A second limitation of this study is that we examined firing rate dynamics only during the slow phases of the visual-vestibular nystagmus. It proved difficult to quantify the response during fast phases of nystagmus (which can be loosely termed “saccades”) because neuronal isolation during the saccadic burst usually became uncertain due to a combination of decreased spike height and recruitment of additional nearby units. Thus the current results do not provide insight into plant properties beyond our highest tested frequency, 1.6 Hz. Along the same lines, our finding of the amplitude nonlinearity means that the results should be extrapolated with great caution to eye movements whose amplitude exceeds the range we tested in this study.
Concluding statements.
The current results reenforce the idea that the characteristics of the ocular motor plant are dominated by cascaded viscoelasticities, even in species with very different eye sizes. Thus an important task of the mammalian brain is to generate control signals that compensate for a viscoelastic load. This task has at times been diagrammed as if carried out by parallel pathways that contribute distinct components of the final signal, e.g., position, velocity, and slide components (Optican and Miles 1985; Skavenski and Robinson 1973). A literal interpretation of this concept, however, becomes less plausible as one considers higher order plants; a 3P-2Z plant, for instance, would require not one but two different discrete slide signals.
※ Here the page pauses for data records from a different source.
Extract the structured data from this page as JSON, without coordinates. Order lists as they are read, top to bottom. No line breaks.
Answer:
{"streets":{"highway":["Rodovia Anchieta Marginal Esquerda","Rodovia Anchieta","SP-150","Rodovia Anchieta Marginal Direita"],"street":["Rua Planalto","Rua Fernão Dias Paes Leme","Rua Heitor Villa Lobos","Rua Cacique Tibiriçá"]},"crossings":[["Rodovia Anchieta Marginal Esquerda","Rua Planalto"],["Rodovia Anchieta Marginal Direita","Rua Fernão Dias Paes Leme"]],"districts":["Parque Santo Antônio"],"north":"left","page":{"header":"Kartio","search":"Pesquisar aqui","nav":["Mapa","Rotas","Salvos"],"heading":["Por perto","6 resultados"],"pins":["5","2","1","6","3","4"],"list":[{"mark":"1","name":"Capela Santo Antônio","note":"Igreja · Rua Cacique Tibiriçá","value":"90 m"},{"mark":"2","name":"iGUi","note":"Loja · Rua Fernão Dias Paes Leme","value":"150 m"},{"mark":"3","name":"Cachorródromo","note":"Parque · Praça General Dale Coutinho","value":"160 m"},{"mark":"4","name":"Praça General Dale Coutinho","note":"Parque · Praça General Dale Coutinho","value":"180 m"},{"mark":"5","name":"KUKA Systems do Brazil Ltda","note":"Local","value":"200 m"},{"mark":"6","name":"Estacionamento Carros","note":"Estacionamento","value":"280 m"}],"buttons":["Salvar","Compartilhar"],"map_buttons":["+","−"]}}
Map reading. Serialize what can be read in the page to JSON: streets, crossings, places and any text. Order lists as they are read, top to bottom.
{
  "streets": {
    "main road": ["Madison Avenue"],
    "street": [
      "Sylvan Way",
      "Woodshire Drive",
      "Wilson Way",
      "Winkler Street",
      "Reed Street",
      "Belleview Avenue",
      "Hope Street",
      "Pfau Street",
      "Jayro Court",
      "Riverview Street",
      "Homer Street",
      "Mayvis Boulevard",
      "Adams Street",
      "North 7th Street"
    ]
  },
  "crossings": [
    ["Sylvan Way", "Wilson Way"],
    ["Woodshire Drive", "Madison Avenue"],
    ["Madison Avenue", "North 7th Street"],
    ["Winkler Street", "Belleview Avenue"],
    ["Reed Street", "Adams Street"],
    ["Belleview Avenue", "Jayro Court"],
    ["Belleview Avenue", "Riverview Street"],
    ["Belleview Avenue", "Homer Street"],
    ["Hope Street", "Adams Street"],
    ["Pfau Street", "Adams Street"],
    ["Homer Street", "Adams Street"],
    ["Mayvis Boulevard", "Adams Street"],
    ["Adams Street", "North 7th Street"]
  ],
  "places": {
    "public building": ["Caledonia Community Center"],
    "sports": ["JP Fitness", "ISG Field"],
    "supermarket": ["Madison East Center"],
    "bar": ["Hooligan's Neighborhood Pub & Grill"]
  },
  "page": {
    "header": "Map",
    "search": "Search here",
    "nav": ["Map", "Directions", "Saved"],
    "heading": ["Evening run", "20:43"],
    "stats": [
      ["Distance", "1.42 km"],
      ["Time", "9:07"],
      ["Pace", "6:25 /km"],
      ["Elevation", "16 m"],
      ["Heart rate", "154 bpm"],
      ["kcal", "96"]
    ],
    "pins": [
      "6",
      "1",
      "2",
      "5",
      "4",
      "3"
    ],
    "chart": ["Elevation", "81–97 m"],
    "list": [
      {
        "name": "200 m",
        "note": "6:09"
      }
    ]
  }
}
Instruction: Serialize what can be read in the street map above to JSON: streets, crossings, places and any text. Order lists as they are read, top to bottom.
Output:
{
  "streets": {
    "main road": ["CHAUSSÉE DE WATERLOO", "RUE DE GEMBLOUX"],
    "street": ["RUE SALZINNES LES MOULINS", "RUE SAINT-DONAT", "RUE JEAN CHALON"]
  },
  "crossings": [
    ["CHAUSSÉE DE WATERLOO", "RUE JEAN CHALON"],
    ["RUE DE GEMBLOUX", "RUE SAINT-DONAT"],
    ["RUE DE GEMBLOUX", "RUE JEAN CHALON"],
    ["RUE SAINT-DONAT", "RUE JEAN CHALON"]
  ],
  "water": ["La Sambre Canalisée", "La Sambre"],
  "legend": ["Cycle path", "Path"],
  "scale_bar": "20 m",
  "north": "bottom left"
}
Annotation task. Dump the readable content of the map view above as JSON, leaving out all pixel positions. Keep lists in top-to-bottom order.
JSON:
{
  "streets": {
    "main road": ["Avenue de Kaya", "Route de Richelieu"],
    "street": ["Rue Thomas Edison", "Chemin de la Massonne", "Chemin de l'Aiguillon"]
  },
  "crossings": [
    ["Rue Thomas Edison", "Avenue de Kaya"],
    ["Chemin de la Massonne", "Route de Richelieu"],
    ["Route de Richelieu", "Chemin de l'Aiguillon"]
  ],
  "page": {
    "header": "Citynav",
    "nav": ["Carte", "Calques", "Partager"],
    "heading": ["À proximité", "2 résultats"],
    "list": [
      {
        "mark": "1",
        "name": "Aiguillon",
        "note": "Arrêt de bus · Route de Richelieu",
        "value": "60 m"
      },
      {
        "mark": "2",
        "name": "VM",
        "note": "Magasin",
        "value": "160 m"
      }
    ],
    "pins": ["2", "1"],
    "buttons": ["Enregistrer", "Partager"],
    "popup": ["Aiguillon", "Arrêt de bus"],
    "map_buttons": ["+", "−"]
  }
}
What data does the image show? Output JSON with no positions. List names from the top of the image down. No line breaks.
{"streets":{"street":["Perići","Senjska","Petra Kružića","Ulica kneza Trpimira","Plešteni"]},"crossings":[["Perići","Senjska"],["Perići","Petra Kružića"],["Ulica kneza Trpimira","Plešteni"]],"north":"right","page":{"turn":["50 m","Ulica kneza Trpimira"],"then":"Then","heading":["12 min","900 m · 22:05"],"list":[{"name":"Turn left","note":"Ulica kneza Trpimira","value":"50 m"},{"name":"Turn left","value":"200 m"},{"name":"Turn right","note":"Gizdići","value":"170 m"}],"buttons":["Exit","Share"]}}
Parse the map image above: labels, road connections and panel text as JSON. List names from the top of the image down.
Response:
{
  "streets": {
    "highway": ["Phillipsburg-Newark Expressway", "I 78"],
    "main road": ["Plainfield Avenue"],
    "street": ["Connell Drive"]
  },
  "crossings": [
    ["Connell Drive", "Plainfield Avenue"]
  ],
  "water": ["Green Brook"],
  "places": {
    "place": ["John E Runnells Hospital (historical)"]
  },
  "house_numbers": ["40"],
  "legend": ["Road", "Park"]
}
Ultimately, it may prove more useful to conceive of the premotor circuitry as a general-purpose inverse transfer function, with no specific part of the network being identifiable as the source of a specific aspect of the final premotor signal.
GRANTS
This work was supported by the Department of Veterans Affairs (Veterans Health Administration, Office of Research and Development, Biomedical Laboratory Research and Development, application no. 1 I01 BX000278-01) and National Eye Institute Grant EY13370.
DISCLOSURES
No conflicts of interest, financial or otherwise, are declared by the authors.
AUTHOR CONTRIBUTIONS
J.S.S. conception and design of research; J.S.S. performed experiments; J.S.S. and Z.C.T. analyzed data; J.S.S. and Z.C.T. interpreted results of experiments; J.S.S. and Z.C.T. prepared figures; J.S.S. drafted manuscript; J.S.S. edited and revised manuscript; J.S.S. approved final version of manuscript.
ACKNOWLEDGMENTS
We thank Robert James and Danielle Neubauer for technical assistance in the data acquisition and analysis phases, respectively. Brian Oommen contributed to developing analysis software. Paul Dean, Sean Anderson, and Francisco Andrade provided helpful comments on early versions of the manuscript.
Footnotes
The relevant aspect of the setup procedure is where we adjust the angle of the camera/reference emitter assembly to align the reference corneal reflection with the average rest position of the pupil. Because mice have fairly reproducible rest positions, this procedure assures that the definition of E = 0 is at least roughly stable from one experimental session to another. Note that a more accurate procedure is possible in which horizontal eye position is referenced instead to the animal's rostrocaudal axis, yielding eye position with respect to that axis (Oommen and Stahl 2008), but we had not yet developed this procedure at the time these data were collected.